Во мне снова возник интерес к восточной поэзии. Я давно пережила свою влюбленность в Восток. Много лет тому назад мы еще застали последний отблеск его заката, а ныне он погас, потух и нивелировался, утратив блеск и самобытность. Он стал таким, как весь уравненный, усредненный, униформный мир, и только изредка прорвется отголосок прежнего своеобразия. Но поэзия его средневековья жива и будет вечно жить. Она не умолкнет и не станет темной, как поэзия трубадуров и менестрелей. Если Гёте говорил, что «персы из всех своих поэтов за пять столетий признали достойными только семерых, <…> а ведь и среди прочих многие будут почище меня»[141], то он еще не знал много и много арабов и арабоязычных. Во мне снова всколыхнулась нежность и преклонение перед чудом Шемахи[142], удивительным поэтом пятнадцатого века Атааллахом Аррани.
Существует прелестная, очень человечная и патетичная книга арабиста Т. А. Шумовского под названием «У моря арабистики»[143]. Она романтична и увлекательна, и если Вы захотите узнать, как открываются забытые поэты, прочтите эту книгу.
Вообще, как много в мире неведомого, скрытого, удивительного – и в природе, и в истории искусства. И Вы правы, моя милая, когда пишете о радостях изумления и восторга. Изумление, способность удивляться – это первейшее из основ подлинной человеческой личности, это то, чем он постигает в высшем и совершеннейшем виде всю красоту и чудо мироздания.
Это основа в художественной личности человека искусства. Это богатство счастливых душ, в противоположность обездоленным, не знающим этой радости. Недаром в наше время заговорили о бездуховном детстве, когда дети не ведают потрясений сердца, не ведают изумления и восторга, а лишь всё «оценивают» умом, сравнивают и анализируют. Их обокрало наше трезвое, рассудочное время. Даже великое и бессмертное чудо любви ставится под вопрос толпищами бескрылых, тупых человекоподобных, в анонсах и афишах лекционных пошлостей: «Есть ли на свете любовь?». Можно прийти в отчаяние от ужаса и отвращения, и нет предела «изумлению» перед этими, всё же человеческими, антиподами.

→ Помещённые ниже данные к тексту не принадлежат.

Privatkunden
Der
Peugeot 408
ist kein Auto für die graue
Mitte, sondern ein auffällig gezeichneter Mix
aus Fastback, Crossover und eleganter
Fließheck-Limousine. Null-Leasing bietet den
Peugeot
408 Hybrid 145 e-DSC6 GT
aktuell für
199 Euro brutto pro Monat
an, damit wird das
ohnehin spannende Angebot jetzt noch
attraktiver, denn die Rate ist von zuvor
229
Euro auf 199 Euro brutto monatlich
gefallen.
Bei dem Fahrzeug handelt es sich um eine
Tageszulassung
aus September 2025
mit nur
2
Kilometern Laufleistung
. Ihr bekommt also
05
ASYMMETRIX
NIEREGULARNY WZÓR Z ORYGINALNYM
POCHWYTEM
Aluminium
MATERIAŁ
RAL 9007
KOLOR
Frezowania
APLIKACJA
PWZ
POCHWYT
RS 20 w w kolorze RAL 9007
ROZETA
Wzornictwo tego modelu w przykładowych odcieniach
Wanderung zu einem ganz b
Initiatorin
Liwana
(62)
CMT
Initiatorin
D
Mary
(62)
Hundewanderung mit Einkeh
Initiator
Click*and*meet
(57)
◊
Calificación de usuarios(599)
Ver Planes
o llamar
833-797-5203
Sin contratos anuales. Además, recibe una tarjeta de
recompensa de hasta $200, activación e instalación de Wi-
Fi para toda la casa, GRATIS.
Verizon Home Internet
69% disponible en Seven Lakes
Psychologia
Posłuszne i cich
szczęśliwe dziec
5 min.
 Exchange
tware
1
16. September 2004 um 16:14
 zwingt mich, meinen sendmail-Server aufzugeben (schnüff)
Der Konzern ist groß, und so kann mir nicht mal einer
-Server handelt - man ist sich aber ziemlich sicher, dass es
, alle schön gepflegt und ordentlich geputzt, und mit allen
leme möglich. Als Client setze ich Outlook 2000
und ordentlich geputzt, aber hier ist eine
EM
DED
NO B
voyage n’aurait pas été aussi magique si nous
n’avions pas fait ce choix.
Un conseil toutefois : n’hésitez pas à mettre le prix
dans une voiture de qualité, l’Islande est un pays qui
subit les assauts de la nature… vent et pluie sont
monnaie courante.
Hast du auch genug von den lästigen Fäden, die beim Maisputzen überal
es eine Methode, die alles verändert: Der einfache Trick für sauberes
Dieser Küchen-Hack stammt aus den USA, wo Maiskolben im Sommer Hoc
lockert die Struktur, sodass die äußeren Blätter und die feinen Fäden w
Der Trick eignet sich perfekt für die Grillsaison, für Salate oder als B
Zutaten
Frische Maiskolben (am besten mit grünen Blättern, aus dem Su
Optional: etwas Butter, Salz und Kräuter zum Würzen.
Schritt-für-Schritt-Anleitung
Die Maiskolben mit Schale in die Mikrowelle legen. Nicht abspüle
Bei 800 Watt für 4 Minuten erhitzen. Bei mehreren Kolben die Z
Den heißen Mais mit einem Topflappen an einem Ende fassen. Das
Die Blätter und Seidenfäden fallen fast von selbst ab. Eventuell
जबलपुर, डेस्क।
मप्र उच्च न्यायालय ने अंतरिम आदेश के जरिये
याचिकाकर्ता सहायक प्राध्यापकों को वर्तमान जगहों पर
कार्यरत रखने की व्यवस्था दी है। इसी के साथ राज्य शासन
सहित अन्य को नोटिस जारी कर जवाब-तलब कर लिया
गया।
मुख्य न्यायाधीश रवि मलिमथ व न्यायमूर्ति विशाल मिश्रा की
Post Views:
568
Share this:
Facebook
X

Я рада, что Вы настоящая, что Вы всё чувствуете полно и радостно. И для меня каждый ливень – это событие, и чудеса омытого мира неисчислимы. И хотя я люблю грозы, но по-детски боюсь молний. Но воздух с его озоном – это лучшая радость, и дышать – это тоже счастье. Когда Вы приедете, мы много поговорим о счастье, о любви и о чуде жизни.